What is needed
From the data below, copy out every line in which the word "учитывать" occurs.

^^^^

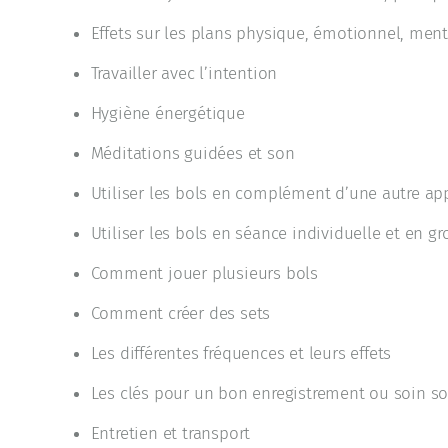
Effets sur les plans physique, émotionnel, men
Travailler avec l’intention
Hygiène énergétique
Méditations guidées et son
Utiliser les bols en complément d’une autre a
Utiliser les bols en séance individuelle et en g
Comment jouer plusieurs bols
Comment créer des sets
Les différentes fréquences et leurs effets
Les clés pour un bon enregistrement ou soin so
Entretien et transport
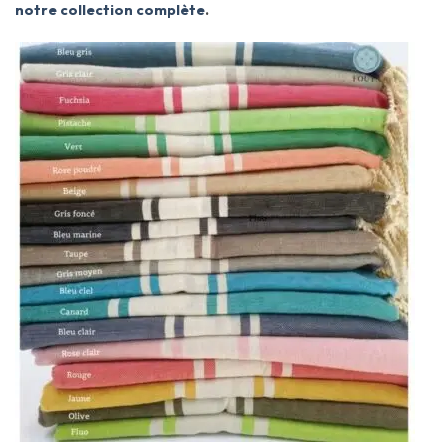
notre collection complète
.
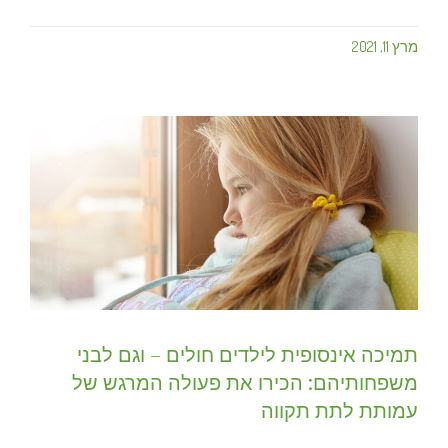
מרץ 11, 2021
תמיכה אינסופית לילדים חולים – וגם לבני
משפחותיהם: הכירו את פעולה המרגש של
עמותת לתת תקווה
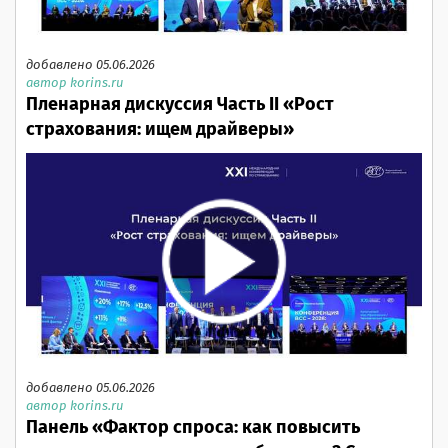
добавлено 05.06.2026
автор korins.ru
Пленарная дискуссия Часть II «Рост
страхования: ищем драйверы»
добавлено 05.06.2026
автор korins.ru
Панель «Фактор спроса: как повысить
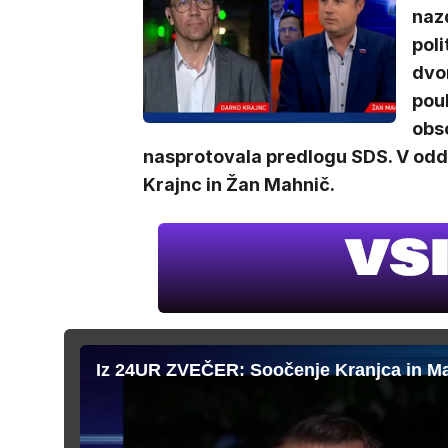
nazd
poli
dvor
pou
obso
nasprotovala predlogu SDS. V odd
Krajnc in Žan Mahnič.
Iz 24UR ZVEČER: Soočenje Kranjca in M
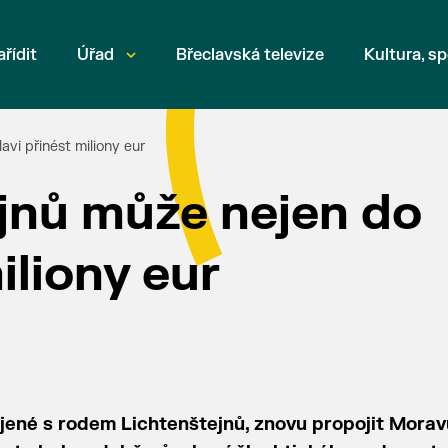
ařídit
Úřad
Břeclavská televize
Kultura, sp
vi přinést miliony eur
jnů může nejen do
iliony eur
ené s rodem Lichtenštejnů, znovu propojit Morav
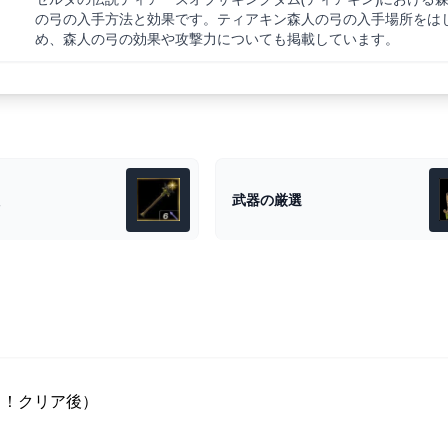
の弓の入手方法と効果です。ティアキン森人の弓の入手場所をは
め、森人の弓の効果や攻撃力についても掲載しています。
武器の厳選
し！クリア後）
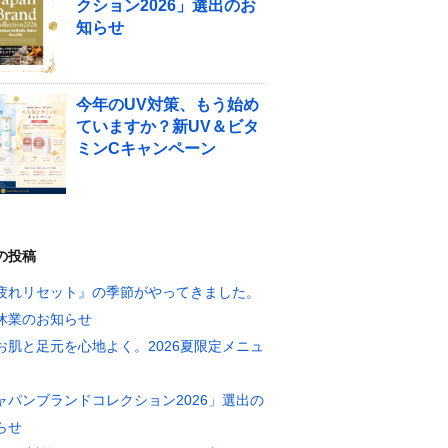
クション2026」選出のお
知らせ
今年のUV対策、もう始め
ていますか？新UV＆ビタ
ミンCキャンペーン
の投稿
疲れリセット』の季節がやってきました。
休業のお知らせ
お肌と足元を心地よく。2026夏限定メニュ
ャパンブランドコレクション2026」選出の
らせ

^^^^

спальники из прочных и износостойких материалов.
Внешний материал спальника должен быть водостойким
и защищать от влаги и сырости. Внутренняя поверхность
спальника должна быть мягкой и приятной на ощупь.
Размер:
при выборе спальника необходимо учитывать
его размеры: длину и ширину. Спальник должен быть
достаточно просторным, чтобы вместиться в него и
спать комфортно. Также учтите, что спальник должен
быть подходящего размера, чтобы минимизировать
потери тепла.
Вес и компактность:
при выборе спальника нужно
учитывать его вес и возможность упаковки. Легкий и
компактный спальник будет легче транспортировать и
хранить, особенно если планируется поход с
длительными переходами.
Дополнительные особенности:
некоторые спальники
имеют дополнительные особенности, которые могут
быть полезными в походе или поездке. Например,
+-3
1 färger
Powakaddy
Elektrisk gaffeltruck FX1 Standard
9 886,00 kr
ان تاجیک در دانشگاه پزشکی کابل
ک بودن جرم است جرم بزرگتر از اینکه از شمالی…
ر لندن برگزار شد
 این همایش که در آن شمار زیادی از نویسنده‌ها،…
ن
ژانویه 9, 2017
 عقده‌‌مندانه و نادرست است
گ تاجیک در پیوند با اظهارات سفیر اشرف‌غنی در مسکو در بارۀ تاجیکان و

^^^^

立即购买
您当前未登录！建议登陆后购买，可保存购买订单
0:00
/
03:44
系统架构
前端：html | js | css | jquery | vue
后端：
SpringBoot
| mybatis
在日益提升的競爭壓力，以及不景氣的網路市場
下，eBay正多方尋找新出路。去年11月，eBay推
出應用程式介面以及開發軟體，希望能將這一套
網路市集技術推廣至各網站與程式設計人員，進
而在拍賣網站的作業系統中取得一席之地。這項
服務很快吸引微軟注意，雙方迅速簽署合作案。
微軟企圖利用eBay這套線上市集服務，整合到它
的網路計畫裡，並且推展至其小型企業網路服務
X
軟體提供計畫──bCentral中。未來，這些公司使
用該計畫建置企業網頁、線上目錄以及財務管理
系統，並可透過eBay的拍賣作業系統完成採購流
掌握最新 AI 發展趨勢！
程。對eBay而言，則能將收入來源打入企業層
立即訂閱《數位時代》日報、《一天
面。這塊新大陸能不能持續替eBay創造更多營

^^^^

Written answer
при выборе спальника необходимо учитывать
учитывать его вес и возможность упаковки. Легкий и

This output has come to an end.